This week the NSW Premier Gladys Berejikilian released the bare bones of a plan for how our healthcare system is going to cope under the growing pressure of COVID-19, particularly in Sydney and its 12 LGAs of concern.
The intensive care demand and capacity modelling, produced by the Burnet Institute for the state government, provides a small piece in the strategic puzzle for how our healthcare system is expected to manage peak demand for services. It has not yet grappled with what that looks like if the state starts to open back up when 70 per cent of the state's population is fully vaccinated.
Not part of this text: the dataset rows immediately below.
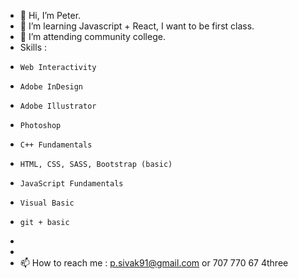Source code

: - 👋 Hi, I’m Peter.
- 👀 I’m learning Javascript + React, I want to be first class.
- 🌱 I’m attending community college. 
-  Skills :      
-     Web Interactivity
-     Adobe InDesign
-     Adobe Illustrator
-     Photoshop
-     C++ Fundamentals
-     HTML, CSS, SASS, Bootstrap (basic)
-     JavaScript Fundamentals 
-     Visual Basic 
-     git + basic
-     
-   
- 📫 How to reach me : p.sivak91@gmail.com or 707 770 67 4three


<!---
sivo91/sivo91 is a ✨ special ✨ repository because its `README.md` (this file) appears on your GitHub profile.
You can click the Preview link to take a look at your changes.
--->
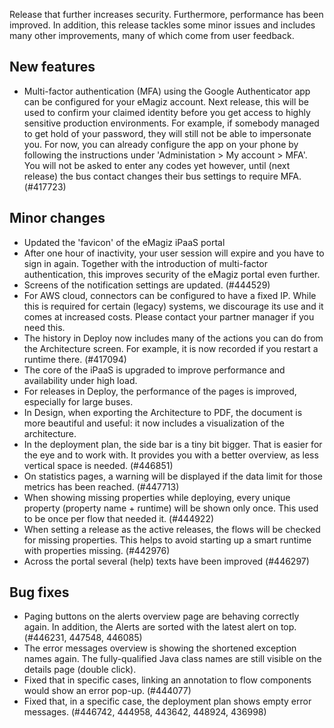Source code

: Release that further increases security. Furthermore, performance has been improved. In addition, this release tackles some minor issues and includes many other improvements, many of which come from user feedback.
## New features
- Multi-factor authentication (MFA) using the Google Authenticator app can be configured for your eMagiz account. Next release, this will be used to confirm your claimed identity before you get access to highly sensitive production environments. For example, if somebody managed to get hold of your password, they will still not be able to impersonate you. For now, you can already configure the app on your phone by following the instructions under 'Administation > My account > MFA'. You will not be asked to enter any codes yet however, until (next release) the bus contact changes their bus settings to require MFA. (#417723)
## Minor changes
- Updated the 'favicon' of the eMagiz iPaaS portal
- After one hour of inactivity, your user session will expire and you have to sign in again. Together with the introduction of multi-factor authentication, this improves security of the eMagiz portal even further.
- Screens of the notification settings are updated. (#444529)
- For AWS cloud, connectors can be configured to have a fixed IP. While this is required for certain (legacy) systems, we discourage its use and it comes at increased costs. Please contact your partner manager if you need this.
- The history in Deploy now includes many of the actions you can do from the Architecture screen. For example, it is now recorded if you restart a runtime there. (#417094)
- The core of the iPaaS is upgraded to improve performance and availability under high load.
- For releases in Deploy, the performance of the pages is improved, especially for large buses.
- In Design, when exporting the Architecture to PDF, the document is more beautiful and useful: it now includes a visualization of the architecture.
- In the deployment plan, the side bar is a tiny bit bigger. That is easier for the eye and to work with. It provides you with a better overview, as less vertical space is needed. (#446851)
- On statistics pages, a warning will be displayed if the data limit for those metrics has been reached. (#447713)
- When showing missing properties while deploying, every unique property (property name + runtime) will be shown only once. This used to be once per flow that needed it. (#444922)
- When setting a release as the active releases, the flows will be checked for missing properties. This helps to avoid starting up a smart runtime with properties missing. (#442976)
- Across the portal several (help) texts have been improved (#446297)
## Bug fixes
- Paging buttons on the alerts overview page are behaving correctly again. In addition, the Alerts are sorted with the latest alert on top. (#446231, 447548, 446085)
- The error messages overview is showing the shortened exception names again. The fully-qualified Java class names are still visible on the details page (double click).
- Fixed that in specific cases, linking an annotation to flow components would show an error pop-up. (#444077)
- Fixed that, in a specific case, the deployment plan shows empty error messages. (#446742, 444958, 443642, 448924, 436998)
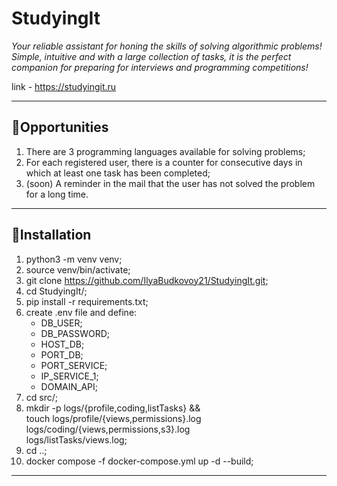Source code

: # StudyingIt

*Your reliable assistant for honing the skills of solving algorithmic problems! Simple, intuitive and with a large
collection of tasks, it is the perfect companion for preparing for interviews and programming competitions!*

link - https://studyingit.ru
___

## :dizzy:Opportunities

1. There are 3 programming languages available for solving problems;
2. For each registered user, there is a counter for consecutive days in which at least one task has been completed;
3. (soon) A reminder in the mail that the user has not solved the problem for a long time.

___

## :space_invader:Installation

1. python3 -m venv venv;
2. source venv/bin/activate;
3. git clone https://github.com/IlyaBudkovoy21/StudyingIt.git;
4. cd StudyingIt/;
5. pip install -r requirements.txt;
6. create .env file and define:
    - DB_USER;
    - DB_PASSWORD;
    - HOST_DB;
    - PORT_DB;
    - PORT_SERVICE;
    - IP_SERVICE_1;
    - DOMAIN_API;
7. cd src/;
8. mkdir -p logs/{profile,coding,listTasks} && \
touch logs/profile/{views,permissions}.log \
     logs/coding/{views,permissions,s3}.log \
     logs/listTasks/views.log;
9. cd ..;
10. docker compose -f docker-compose.yml up -d --build;

___

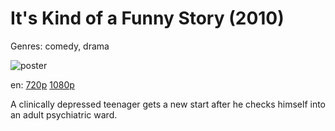 # It's Kind of a Funny Story (2010)

Genres: comedy, drama

![poster](http://image.tmdb.org/t/p/w500/wADblWdHMk2SIaZRBazTGOTBf4w.jpg)

en:
  [720p](magnet:?xt=urn:btih:364861351C8321F2D3A45EFA24FCB53B0B96E4C1&tr=udp://glotorrents.pw:6969/announce&tr=udp://tracker.opentrackr.org:1337/announce&tr=udp://torrent.gresille.org:80/announce&tr=udp://tracker.openbittorrent.com:80&tr=udp://tracker.coppersurfer.tk:6969&tr=udp://tracker.leechers-paradise.org:6969&tr=udp://p4p.arenabg.ch:1337&tr=udp://tracker.internetwarriors.net:1337)
  [1080p](magnet:?xt=urn:btih:C3C92C136774A4603BE9B2A20AE8B24B3DDE8B43&tr=udp://glotorrents.pw:6969/announce&tr=udp://tracker.opentrackr.org:1337/announce&tr=udp://torrent.gresille.org:80/announce&tr=udp://tracker.openbittorrent.com:80&tr=udp://tracker.coppersurfer.tk:6969&tr=udp://tracker.leechers-paradise.org:6969&tr=udp://p4p.arenabg.ch:1337&tr=udp://tracker.internetwarriors.net:1337)
  


A clinically depressed teenager gets a new start after he checks himself into an adult psychiatric ward.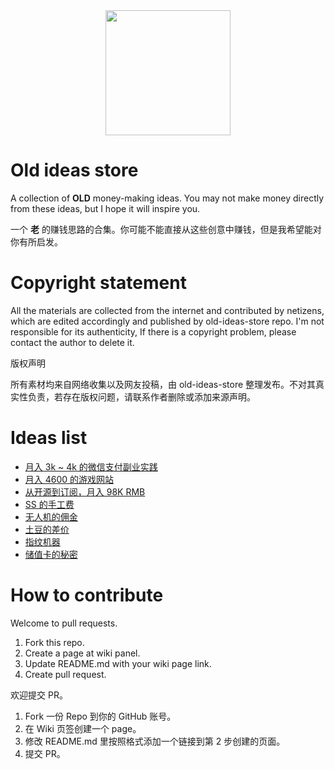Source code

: <div align=center><img width="200" height="200" src="https://user-images.githubusercontent.com/4584905/164882415-7a970539-720b-4589-a2b5-7c92d1e87e2d.png"/></div>

# Old ideas store
A collection of **OLD** money-making ideas. You may not make money directly from these ideas, but I hope it will inspire you.

一个 **老** 的赚钱思路的合集。你可能不能直接从这些创意中赚钱，但是我希望能对你有所启发。

# Copyright statement

All the materials are collected from the internet and contributed by netizens, which are edited accordingly and published by old-ideas-store repo. I'm not responsible for its authenticity, If there is a copyright problem, please contact the author to delete it.

版权声明

所有素材均来自网络收集以及网友投稿，由 old-ideas-store 整理发布。不对其真实性负责，若存在版权问题，请联系作者删除或添加来源声明。

# Ideas list
- [月入 3k ~ 4k 的微信支付副业实践](https://github.com/CrossLee/Old-ideas-store/wiki/%E6%9C%88%E5%85%A5-3k-~-4k-%E7%9A%84%E5%BE%AE%E4%BF%A1%E6%94%AF%E4%BB%98%E5%89%AF%E4%B8%9A%E5%AE%9E%E8%B7%B5)
- [月入 4600 的游戏网站](https://github.com/CrossLee/Old-ideas-store/wiki/%E6%9C%88%E5%85%A5-4600-%E7%9A%84%E6%B8%B8%E6%88%8F%E7%BD%91%E7%AB%99)
- [从开源到订阅，月入 98K RMB](https://github.com/CrossLee/Old-ideas-store/wiki/%E4%BB%8E%E5%BC%80%E6%BA%90%E5%88%B0%E8%AE%A2%E9%98%85%EF%BC%8C%E6%9C%88%E5%85%A5-98K-RMB)
- [SS 的手工费](https://github.com/CrossLee/old-ideas-store/wiki/SS-%E7%9A%84%E6%89%8B%E5%B7%A5%E8%B4%B9)
- [无人机的佣金](https://github.com/CrossLee/old-ideas-store/wiki/%E6%97%A0%E4%BA%BA%E6%9C%BA%E7%9A%84%E4%BD%A3%E9%87%91)
- [土豆的差价](https://github.com/CrossLee/old-ideas-store/wiki/%E5%9C%9F%E8%B1%86%E7%9A%84%E5%B7%AE%E4%BB%B7)
- [指纹机器](https://github.com/CrossLee/old-ideas-store/wiki/%E6%8C%87%E7%BA%B9%E6%9C%BA%E5%99%A8)
- [储值卡的秘密](https://github.com/CrossLee/old-ideas-store/wiki/%E5%82%A8%E5%80%BC%E5%8D%A1%E7%9A%84%E7%A7%98%E5%AF%86)

# How to contribute

Welcome to pull requests.

1. Fork this repo.
2. Create a page at wiki panel.
3. Update README.md with your wiki page link.
4. Create pull request.

欢迎提交 PR。

1. Fork 一份 Repo 到你的 GitHub 账号。
2. 在 Wiki 页签创建一个 page。
3. 修改 README.md 里按照格式添加一个链接到第 2 步创建的页面。
4. 提交 PR。


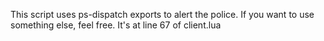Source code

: This script uses ps-dispatch exports to alert the police.  If you want to use something else, feel free.  It's at line 67 of client.lua
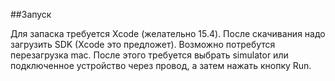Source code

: ##Запуск

Для запаска требуется Xcode (желательно 15.4). После скачивания надо загрузить SDK (Xcode это предложет). Возможно потребутся перезагрузка mac. После этого требуется выбрать simulator или подключенное устройство через провод, а затем нажать кнопку Run.

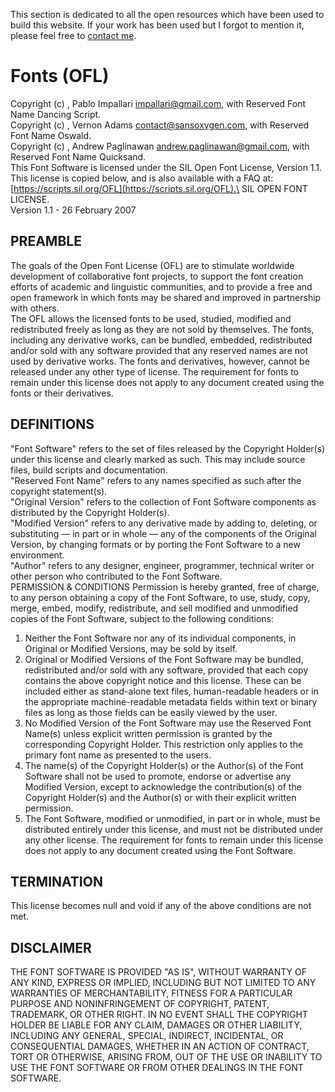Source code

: This section is dedicated to all the open resources which have been used to build this website. If your work has been used but I forgot to mention it, please feel free to [contact me](mailto:axel@corseaux.dev).

# Fonts (OFL)

Copyright (c) , Pablo Impallari <impallari@gmail.com>, with Reserved Font Name Dancing Script.\
Copyright (c) , Vernon Adams <contact@sansoxygen.com>, with Reserved Font Name Oswald.\
Copyright (c) , Andrew Paglinawan <andrew.paglinawan@gmail.com>, with Reserved Font Name Quicksand.\
This Font Software is licensed under the SIL Open Font License, Version 1.1.\
This license is copied below, and is also available with a FAQ at: [https://scripts.sil.org/OFL](https://scripts.sil.org/OFL).\
SIL OPEN FONT LICENSE.\
Version 1.1 - 26 February 2007

## PREAMBLE

The goals of the Open Font License (OFL) are to stimulate worldwide development of collaborative font projects, to support the font creation efforts of academic and linguistic communities, and to provide a free and open framework in which fonts may be shared and improved in partnership with others.\
The OFL allows the licensed fonts to be used, studied, modified and redistributed freely as long as they are not sold by themselves. The fonts, including any derivative works, can be bundled, embedded, redistributed and/or sold with any software provided that any reserved names are not used by derivative works. The fonts and derivatives, however, cannot be released under any other type of license. The requirement for fonts to remain under this license does not apply to any document created using the fonts or their derivatives.

## DEFINITIONS
"Font Software" refers to the set of files released by the Copyright Holder(s) under this license and clearly marked as such. This may include source files, build scripts and documentation.\
"Reserved Font Name" refers to any names specified as such after the copyright statement(s).\
"Original Version" refers to the collection of Font Software components as distributed by the Copyright Holder(s).\
"Modified Version" refers to any derivative made by adding to, deleting, or substituting — in part or in whole — any of the components of the Original Version, by changing formats or by porting the Font Software to a new environment.\
"Author" refers to any designer, engineer, programmer, technical writer or other person who contributed to the Font Software.\
PERMISSION & CONDITIONS
Permission is hereby granted, free of charge, to any person obtaining a copy of the Font Software, to use, study, copy, merge, embed, modify, redistribute, and sell modified and unmodified copies of the Font Software, subject to the following conditions:
1) Neither the Font Software nor any of its individual components, in Original or Modified Versions, may be sold by itself.
2) Original or Modified Versions of the Font Software may be bundled, redistributed and/or sold with any software, provided that each copy contains the above copyright notice and this license. These can be included either as stand-alone text files, human-readable headers or in the appropriate machine-readable metadata fields within text or binary files as long as those fields can be easily viewed by the user.
3) No Modified Version of the Font Software may use the Reserved Font Name(s) unless explicit written permission is granted by the corresponding Copyright Holder. This restriction only applies to the primary font name as presented to the users.
4) The name(s) of the Copyright Holder(s) or the Author(s) of the Font Software shall not be used to promote, endorse or advertise any Modified Version, except to acknowledge the contribution(s) of the Copyright Holder(s) and the Author(s) or with their explicit written permission.
5) The Font Software, modified or unmodified, in part or in whole, must be distributed entirely under this license, and must not be distributed under any other license. The requirement for fonts to remain under this license does not apply to any document created using the Font Software.

## TERMINATION
This license becomes null and void if any of the above conditions are not met.

## DISCLAIMER
THE FONT SOFTWARE IS PROVIDED \"AS IS\", WITHOUT WARRANTY OF ANY KIND, EXPRESS OR IMPLIED, INCLUDING BUT NOT LIMITED TO ANY WARRANTIES OF MERCHANTABILITY, FITNESS FOR A PARTICULAR PURPOSE AND NONINFRINGEMENT OF COPYRIGHT, PATENT, TRADEMARK, OR OTHER RIGHT. IN NO EVENT SHALL THE COPYRIGHT HOLDER BE LIABLE FOR ANY CLAIM, DAMAGES OR OTHER LIABILITY, INCLUDING ANY GENERAL, SPECIAL, INDIRECT, INCIDENTAL, OR CONSEQUENTIAL DAMAGES, WHETHER IN AN ACTION OF CONTRACT, TORT OR OTHERWISE, ARISING FROM, OUT OF THE USE OR INABILITY TO USE THE FONT SOFTWARE OR FROM OTHER DEALINGS IN THE FONT SOFTWARE.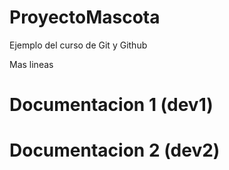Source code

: # ProyectoMascota
Ejemplo del curso de Git y Github

Mas lineas

# Documentacion 1 (dev1)
# Documentacion 2 (dev2)
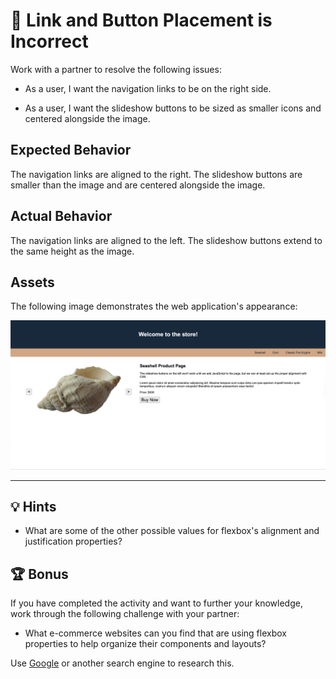 # 🐛 Link and Button Placement is Incorrect

Work with a partner to resolve the following issues:

- As a user, I want the navigation links to be on the right side.

- As a user, I want the slideshow buttons to be sized as smaller icons and centered alongside the image.

## Expected Behavior

The navigation links are aligned to the right. The slideshow buttons are smaller than the image and are centered alongside the image.

## Actual Behavior

The navigation links are aligned to the left. The slideshow buttons extend to the same height as the image.

## Assets

The following image demonstrates the web application's appearance:

![The navigation links are aligned to the right, and the slideshow buttons are center aligned.](./Images/01-product-page.png)

---

## 💡 Hints

- What are some of the other possible values for flexbox's alignment and justification properties?

## 🏆 Bonus

If you have completed the activity and want to further your knowledge, work through the following challenge with your partner:

- What e-commerce websites can you find that are using flexbox properties to help organize their components and layouts?

Use [Google](https://www.google.com) or another search engine to research this.
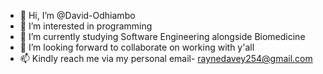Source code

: - 👋 Hi, I’m @David-Odhiambo
- 👀 I’m interested in programming
- 🌱 I’m currently studying Software Engineering alongside Biomedicine
- 💞️ I’m looking forward to collaborate on working with y'all
- 📫 Kindly reach me via my personal email- raynedavey254@gmail.com

<!---
David-Odhiambo/David-Odhiambo is a ✨ special ✨ repository because its `README.md` (this file) appears on your GitHub profile.
You can click the Preview link to take a look at your changes.
--->
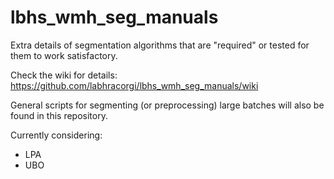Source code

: # lbhs_wmh_seg_manuals
Extra details of segmentation algorithms that are "required" or tested for them to work satisfactory.

Check the wiki for details: https://github.com/labhracorgi/lbhs_wmh_seg_manuals/wiki

General scripts for segmenting (or preprocessing) large batches will also be found in this repository.

Currently considering:
- LPA
- UBO
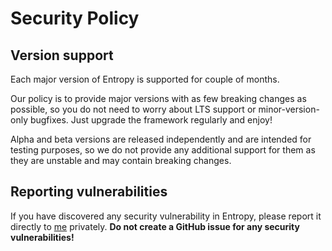 # Security Policy

## Version support

Each major version of Entropy is supported for couple of months.

Our policy is to provide major versions with as few breaking changes as
possible, so you do not need to worry about LTS support or minor-version-only
bugfixes. Just upgrade the framework regularly and enjoy!

Alpha and beta versions are released independently and are intended for testing
purposes, so we do not provide any additional support for them as they are
unstable and may contain breaking changes.

## Reporting vulnerabilities

If you have discovered any security vulnerability in Entropy, please report it
directly to [me](https://github.com/dominiq007) privately. **Do not create a
GitHub issue for any security vulnerabilities!**
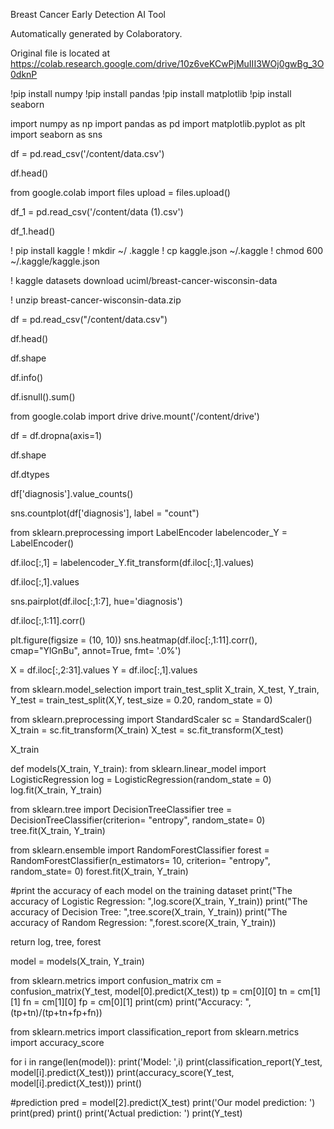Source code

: Breast Cancer Early Detection AI Tool

Automatically generated by Colaboratory.

Original file is located at
    https://colab.research.google.com/drive/10z6veKCwPjMuIII3WOj0gwBg_3O0dknP

!pip install numpy
!pip install pandas
!pip install matplotlib
!pip install seaborn

import numpy as np
import pandas as pd
import matplotlib.pyplot as plt
import seaborn as sns

df = pd.read_csv('/content/data.csv')

df.head()

from google.colab import files
upload = files.upload()

df_1 = pd.read_csv('/content/data (1).csv')

df_1.head()

! pip  install kaggle
! mkdir ~/ .kaggle
! cp kaggle.json ~/.kaggle
! chmod 600 ~/.kaggle/kaggle.json

! kaggle datasets download uciml/breast-cancer-wisconsin-data

! unzip breast-cancer-wisconsin-data.zip

df = pd.read_csv("/content/data.csv")

df.head()

df.shape

df.info()

df.isnull().sum()

from google.colab import drive
drive.mount('/content/drive')

df = df.dropna(axis=1)

df.shape

df.dtypes

df['diagnosis'].value_counts()

sns.countplot(df['diagnosis'], label = "count")

from sklearn.preprocessing import LabelEncoder
labelencoder_Y = LabelEncoder()

df.iloc[:,1] = labelencoder_Y.fit_transform(df.iloc[:,1].values)

df.iloc[:,1].values

sns.pairplot(df.iloc[:,1:7], hue='diagnosis')

df.iloc[:,1:11].corr()

plt.figure(figsize = (10, 10))
sns.heatmap(df.iloc[:,1:11].corr(), cmap="YlGnBu", annot=True, fmt= '.0%')

X = df.iloc[:,2:31].values
Y = df.iloc[:,1].values

from sklearn.model_selection import train_test_split
X_train, X_test, Y_train, Y_test = train_test_split(X,Y, test_size = 0.20, random_state = 0)

from sklearn.preprocessing import StandardScaler
sc = StandardScaler()
X_train = sc.fit_transform(X_train)
X_test = sc.fit_transform(X_test)

X_train

def models(X_train, Y_train):
  from sklearn.linear_model import LogisticRegression
  log = LogisticRegression(random_state = 0)
  log.fit(X_train, Y_train)

  from sklearn.tree import DecisionTreeClassifier
  tree = DecisionTreeClassifier(criterion= "entropy", random_state= 0)
  tree.fit(X_train, Y_train)

  from sklearn.ensemble import RandomForestClassifier
  forest = RandomForestClassifier(n_estimators= 10, criterion= "entropy", random_state= 0)
  forest.fit(X_train, Y_train)

  #print the accuracy of each model on the training dataset
  print("The accuracy of Logistic Regression: ",log.score(X_train, Y_train))
  print("The accuracy of Decision Tree: ",tree.score(X_train, Y_train))
  print("The accuracy of Random Regression: ",forest.score(X_train, Y_train))

  return log, tree, forest

model = models(X_train, Y_train)

from sklearn.metrics import confusion_matrix
cm = confusion_matrix(Y_test, model[0].predict(X_test))
tp = cm[0][0]
tn = cm[1][1]
fn = cm[1][0]
fp = cm[0][1]
print(cm)
print("Accuracy: ",(tp+tn)/(tp+tn+fp+fn))

from sklearn.metrics import classification_report
from sklearn.metrics import accuracy_score

for i in range(len(model)):
  print('Model: ',i)
  print(classification_report(Y_test, model[i].predict(X_test)))
  print(accuracy_score(Y_test, model[i].predict(X_test)))
  print()

#prediction
pred = model[2].predict(X_test)
print('Our model prediction: ')
print(pred)
print()
print('Actual prediction: ')
print(Y_test)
At that point, health authorities will decide which restrictions may be eased and where. The mantra rolled out at 11am each day is that it comes down to how many people will need to be cared for in hospitals, how many people will need to be in an Intensive Care Unit (ICU) and how many of those will require ventilation.
What is the modelling based on?
The Burnet Institute was asked to provide projections to the NSW government based on the state's case numbers to date, taking into account anticipated vaccine rollout, ongoing lockdowns, and assuming an 18-day average stay in hospital for people requiring hospitalisation. It is based on data available as at August 27, and in the reported scenario, public health restrictions are maintained. The calculations are based on the current rate of hospitalisation of COVID patients of about 11 per cent, as well as the pressure mounting on the NSW Ambulance Service, and the possible need to transfer patients into hospitals further from home.
It also considers the number and proportion of people receiving care in their homes, and underlying/ongoing activity in emergency departments, ICUs, and in hospitals generally.
The key findings
It predicts that, within Sydney's LGAs of concern, cases are expected to continue increasing until mid-September to between 1100 and 2000 cases per day when it is anticipated sufficient vaccine-acquired immunity will kick in. It says a corresponding peak in hospital and ICU utilisation will follow, with between 2200 and 3900 people in the LGAs of concern requiring hospitalisation.
Critically, it suggests the city's health system will go into 'code black' mode in mid-October, when ICU occupancy across the state hits 947. That is a combination of the estimated number of people in ICU for non-COVID related issues (387), plus estimated COVID ICU demand (560) just after a peak in hospitalisations of 3434.
The premier says the state's ICU surge capacity is 1550 beds - way beyond the estimated demand of 947 beds. She has also flagged that this is the time she expects we will reach 70 per cent and start opening up.
What is 'code black'?
The modelling involves a stepped approach, with four steps in a traffic light system from, green to black.
The health system is expected to enter 'code black' mode when the demand for intensive care units beds exceeds 947 patients, sparking the introduction of strategies including the possible ventilation of patients in operating theatres and nurses being asked to supervise more than one patient.
Level 0: Green - Minimal impact on daily operations of ICU- Less than 579 cases per day. The model suggests ICU pressure to move beyond Level 0 by mid-September.
Level 1: Yellow - ICU approaching maximal operational capacity - Moderate impact on daily operations of ICU (between 579 cases and 790 cases in ICU) Transfer of critically ill patients - who may be moved into other areas outside of ICU and may be cared for by non-ICU staff such as anaesthetists or nurses in an operating theatre or recovery area.
Level 2: Red - Severe impact on daily operations of ICU - Overall demand for critical care exceeding ICU operational capacity(791 to 926 cases) At this point, 'care alternative workforce strategies' will mean nurses care for more than one patient in a 'team nursing' approach, perhaps in operating theatres or other unused areas of the hospital.
Level 3: Black - Overwhelming impact on usual daily operations of ICU - demand for critical care services significantly exceeds organisation-wide capacity (more than 926 cases). At this stage, "NSW Pandemic Resource-based decision making" is activated but the details have not been released. It will include greater use of private hospitals, but health officials have said that field hospitals were not part of the plan, except in the worst-case scenario.
Healthcare professionals have called on the state government to reveal more details of its planned 'roadmap' out of COVID-19 lockdowns, as well as how the healthcare system overall is going to cope, including those in rural and regional areas.
NSW President of the Australian Medical Association Danielle McCullen said on Tuesday there was no detail on what coping with COVID-related demand looks like if the state starts opening up with a vaccination rate of 70 per cent. "The government has released its modelling for ICU demand and capacity, and it has a plan for phased reopening based on vaccination numbers, but where is the plan for non-COVID care?"
Nurses, too, are concerned. Brett Holmes, General Secretary NSW Nurses and Midwives' Association, has said intensive care nurses were calling out, even before this latest wave of COVID-19, for improved staffing in ICU.